Tuesday, February 22, 2011

Reversal/renaissance still on hold

My favorite quote from Robert Bruegmann's Sprawl: A Compact History is this one:

Most American anti-sprawl reformers today believe that sprawl is a recent and peculiarly American phenomenon caused by specific technological innovations like the automobile and by government policies like single-use zoning or the mortgage interest deduction on the federal income tax. It is important for them to believe this because if sprawl turned out to be a long –standing feature of urban development worldwide, it would suggest that stopping it involves something much more fundamental than correcting some poor American land-use policies. In the following chapters I will argue that the characteristics we associate today with sprawl have actually been visible in most prosperous cities throughout history. Sprawl has been as evident in Europe as in America and can now be said to be the preferred settlement pattern everywhere in the world where there is a certain measure of affluence and where citizens have some choice in how they live. (p. 17)
But there is always the steady drum-beat of opinion that the trend is a "market failure" that must be addressed and/or that it already has been reversed because we have finally gotten smart via "Smart Growth" policies.
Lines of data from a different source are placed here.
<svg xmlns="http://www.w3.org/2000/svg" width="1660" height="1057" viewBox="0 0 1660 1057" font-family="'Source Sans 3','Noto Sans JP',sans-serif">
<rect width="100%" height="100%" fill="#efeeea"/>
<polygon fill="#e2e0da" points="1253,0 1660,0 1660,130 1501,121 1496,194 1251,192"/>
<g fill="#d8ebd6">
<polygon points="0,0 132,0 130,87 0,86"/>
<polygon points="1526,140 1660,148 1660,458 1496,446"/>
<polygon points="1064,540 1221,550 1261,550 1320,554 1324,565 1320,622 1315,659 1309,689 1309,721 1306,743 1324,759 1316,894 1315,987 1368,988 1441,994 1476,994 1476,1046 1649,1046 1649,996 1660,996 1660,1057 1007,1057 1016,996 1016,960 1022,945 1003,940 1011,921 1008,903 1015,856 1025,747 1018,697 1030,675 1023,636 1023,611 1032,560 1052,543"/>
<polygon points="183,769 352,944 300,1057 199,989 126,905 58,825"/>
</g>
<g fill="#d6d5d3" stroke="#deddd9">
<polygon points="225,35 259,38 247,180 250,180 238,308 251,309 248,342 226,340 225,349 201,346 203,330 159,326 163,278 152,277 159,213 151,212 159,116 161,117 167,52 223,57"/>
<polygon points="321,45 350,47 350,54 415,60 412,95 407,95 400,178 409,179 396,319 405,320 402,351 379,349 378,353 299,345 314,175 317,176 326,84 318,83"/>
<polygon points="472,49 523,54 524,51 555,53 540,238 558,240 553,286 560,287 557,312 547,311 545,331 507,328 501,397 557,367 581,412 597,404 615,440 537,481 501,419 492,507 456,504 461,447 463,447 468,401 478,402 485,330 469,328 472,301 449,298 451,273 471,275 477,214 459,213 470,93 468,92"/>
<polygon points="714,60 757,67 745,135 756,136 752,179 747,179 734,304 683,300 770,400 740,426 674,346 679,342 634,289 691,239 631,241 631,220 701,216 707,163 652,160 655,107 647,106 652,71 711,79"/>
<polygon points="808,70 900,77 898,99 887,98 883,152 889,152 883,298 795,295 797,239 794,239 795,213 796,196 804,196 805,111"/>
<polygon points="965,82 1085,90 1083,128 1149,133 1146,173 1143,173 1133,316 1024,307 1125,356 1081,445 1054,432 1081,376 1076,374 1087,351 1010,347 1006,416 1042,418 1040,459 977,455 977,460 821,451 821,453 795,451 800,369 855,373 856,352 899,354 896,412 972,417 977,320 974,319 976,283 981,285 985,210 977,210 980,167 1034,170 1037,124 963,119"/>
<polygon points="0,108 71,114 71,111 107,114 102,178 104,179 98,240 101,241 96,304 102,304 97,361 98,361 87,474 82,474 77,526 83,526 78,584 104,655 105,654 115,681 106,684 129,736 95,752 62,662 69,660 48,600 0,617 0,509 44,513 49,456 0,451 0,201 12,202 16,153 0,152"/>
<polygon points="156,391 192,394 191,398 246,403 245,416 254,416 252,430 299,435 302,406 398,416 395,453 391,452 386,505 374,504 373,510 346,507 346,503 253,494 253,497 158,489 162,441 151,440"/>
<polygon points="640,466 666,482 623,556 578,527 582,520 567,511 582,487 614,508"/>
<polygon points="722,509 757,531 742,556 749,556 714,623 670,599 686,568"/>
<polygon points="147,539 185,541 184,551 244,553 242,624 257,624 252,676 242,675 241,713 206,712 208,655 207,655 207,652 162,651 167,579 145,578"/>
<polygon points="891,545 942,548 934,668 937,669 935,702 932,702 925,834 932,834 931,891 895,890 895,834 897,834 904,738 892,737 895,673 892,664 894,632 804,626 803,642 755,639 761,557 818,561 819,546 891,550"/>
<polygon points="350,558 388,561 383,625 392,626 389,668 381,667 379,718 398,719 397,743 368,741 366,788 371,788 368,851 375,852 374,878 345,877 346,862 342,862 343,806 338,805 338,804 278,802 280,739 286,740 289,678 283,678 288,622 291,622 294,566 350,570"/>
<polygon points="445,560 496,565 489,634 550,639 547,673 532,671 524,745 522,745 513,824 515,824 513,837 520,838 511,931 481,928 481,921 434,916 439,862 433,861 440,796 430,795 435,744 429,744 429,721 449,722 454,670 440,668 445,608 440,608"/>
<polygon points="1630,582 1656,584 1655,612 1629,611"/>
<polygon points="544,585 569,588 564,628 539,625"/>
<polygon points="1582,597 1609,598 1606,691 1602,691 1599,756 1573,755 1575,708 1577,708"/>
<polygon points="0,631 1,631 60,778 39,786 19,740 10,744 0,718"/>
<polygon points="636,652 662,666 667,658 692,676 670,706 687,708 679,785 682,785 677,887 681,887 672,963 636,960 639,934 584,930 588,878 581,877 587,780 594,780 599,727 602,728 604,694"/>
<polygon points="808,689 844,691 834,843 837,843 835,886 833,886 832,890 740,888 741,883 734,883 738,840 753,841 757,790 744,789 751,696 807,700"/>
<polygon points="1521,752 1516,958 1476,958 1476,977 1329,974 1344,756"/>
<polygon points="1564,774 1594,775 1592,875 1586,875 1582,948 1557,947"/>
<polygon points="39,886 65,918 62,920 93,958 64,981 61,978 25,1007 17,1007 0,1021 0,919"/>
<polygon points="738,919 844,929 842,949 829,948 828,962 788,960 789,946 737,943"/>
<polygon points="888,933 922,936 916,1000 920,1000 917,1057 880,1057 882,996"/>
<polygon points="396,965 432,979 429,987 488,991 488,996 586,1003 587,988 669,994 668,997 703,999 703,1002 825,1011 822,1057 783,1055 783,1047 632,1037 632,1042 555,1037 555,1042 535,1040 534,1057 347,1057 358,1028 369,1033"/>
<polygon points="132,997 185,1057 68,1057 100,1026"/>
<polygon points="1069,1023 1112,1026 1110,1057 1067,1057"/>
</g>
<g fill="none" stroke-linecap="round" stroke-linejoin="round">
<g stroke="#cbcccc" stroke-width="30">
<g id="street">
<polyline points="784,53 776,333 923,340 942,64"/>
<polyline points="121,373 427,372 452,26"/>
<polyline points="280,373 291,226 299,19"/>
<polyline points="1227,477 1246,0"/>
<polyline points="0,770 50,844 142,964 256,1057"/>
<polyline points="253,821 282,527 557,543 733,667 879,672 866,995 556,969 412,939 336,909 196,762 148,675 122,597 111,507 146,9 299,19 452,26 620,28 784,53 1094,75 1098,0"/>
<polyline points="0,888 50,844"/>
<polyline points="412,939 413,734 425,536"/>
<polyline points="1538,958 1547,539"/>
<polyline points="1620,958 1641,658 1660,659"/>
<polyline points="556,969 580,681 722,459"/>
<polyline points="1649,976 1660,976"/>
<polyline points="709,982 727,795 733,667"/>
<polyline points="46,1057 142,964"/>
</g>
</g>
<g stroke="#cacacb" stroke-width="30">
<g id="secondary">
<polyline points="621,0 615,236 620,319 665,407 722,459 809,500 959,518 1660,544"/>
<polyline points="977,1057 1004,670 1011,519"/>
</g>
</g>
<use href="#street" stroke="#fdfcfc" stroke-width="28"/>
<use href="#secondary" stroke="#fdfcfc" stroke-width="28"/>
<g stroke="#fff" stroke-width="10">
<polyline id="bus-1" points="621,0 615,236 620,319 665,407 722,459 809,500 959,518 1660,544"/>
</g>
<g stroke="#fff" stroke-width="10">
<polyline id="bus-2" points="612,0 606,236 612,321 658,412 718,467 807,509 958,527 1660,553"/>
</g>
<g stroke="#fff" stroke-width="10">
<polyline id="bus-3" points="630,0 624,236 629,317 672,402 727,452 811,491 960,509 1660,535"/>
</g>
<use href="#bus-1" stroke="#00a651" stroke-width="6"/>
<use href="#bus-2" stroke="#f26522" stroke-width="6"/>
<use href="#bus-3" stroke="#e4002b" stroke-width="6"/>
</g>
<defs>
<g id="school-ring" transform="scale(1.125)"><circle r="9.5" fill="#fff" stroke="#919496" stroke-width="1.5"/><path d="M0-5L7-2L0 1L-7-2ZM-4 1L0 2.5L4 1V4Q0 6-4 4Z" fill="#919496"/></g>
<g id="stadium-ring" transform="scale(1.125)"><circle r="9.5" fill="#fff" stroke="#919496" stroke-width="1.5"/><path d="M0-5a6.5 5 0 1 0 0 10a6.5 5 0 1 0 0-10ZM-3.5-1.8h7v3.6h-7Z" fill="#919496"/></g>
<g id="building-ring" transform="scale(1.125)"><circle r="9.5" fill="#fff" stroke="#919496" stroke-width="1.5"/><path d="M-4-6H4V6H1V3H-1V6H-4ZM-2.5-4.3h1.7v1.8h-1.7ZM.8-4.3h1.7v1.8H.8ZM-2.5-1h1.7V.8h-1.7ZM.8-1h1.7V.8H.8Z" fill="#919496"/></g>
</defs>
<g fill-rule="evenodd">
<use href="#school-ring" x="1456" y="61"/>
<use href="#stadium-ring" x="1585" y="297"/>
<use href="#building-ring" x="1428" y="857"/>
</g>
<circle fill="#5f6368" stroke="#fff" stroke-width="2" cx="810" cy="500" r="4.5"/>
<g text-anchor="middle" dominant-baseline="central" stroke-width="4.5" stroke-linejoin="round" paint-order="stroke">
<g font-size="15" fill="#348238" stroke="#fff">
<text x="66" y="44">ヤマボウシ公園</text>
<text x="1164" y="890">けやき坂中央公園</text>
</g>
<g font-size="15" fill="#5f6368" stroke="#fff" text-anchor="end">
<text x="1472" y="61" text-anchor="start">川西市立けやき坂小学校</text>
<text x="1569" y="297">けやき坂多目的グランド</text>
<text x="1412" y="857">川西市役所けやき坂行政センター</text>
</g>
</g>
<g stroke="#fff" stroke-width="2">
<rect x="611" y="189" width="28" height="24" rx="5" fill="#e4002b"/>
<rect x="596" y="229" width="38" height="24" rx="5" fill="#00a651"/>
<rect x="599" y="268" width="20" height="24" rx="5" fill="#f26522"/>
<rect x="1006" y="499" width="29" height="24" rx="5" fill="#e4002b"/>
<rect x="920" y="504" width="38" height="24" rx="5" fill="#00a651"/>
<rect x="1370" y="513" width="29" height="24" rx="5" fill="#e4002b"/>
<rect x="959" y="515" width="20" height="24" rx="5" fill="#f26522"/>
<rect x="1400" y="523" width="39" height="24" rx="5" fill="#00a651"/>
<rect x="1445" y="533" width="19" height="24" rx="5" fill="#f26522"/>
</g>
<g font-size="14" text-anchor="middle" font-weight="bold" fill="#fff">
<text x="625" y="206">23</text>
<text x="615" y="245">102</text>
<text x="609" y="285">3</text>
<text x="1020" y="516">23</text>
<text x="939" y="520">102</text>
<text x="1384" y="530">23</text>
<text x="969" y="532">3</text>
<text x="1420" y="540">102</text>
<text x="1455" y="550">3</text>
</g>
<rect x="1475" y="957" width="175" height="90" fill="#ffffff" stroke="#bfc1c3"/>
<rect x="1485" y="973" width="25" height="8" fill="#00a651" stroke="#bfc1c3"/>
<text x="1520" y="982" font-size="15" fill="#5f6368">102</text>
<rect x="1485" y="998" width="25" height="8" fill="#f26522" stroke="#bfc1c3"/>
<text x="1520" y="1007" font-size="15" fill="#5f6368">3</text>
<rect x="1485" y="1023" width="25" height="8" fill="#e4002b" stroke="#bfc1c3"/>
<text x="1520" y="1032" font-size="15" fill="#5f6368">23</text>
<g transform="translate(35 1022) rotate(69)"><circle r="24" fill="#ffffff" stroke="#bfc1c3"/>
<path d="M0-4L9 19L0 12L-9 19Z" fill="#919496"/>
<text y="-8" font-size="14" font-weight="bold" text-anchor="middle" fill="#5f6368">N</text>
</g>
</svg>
I mentioned last week that early census 2010 returns are dribbling in and the reversal/rennaisance of central cities is not yet in evidence. Here is more on the latest from Census via Aaron Renn and Wendell Cox.

Smart Growth policies do not do well against people's preferences. Or as Witold Rybczynski summarizes: “Virtually every technological innovation of the last fifty years has facilitated, if not actually encouraged urban dispersal” (italics added). p. 170.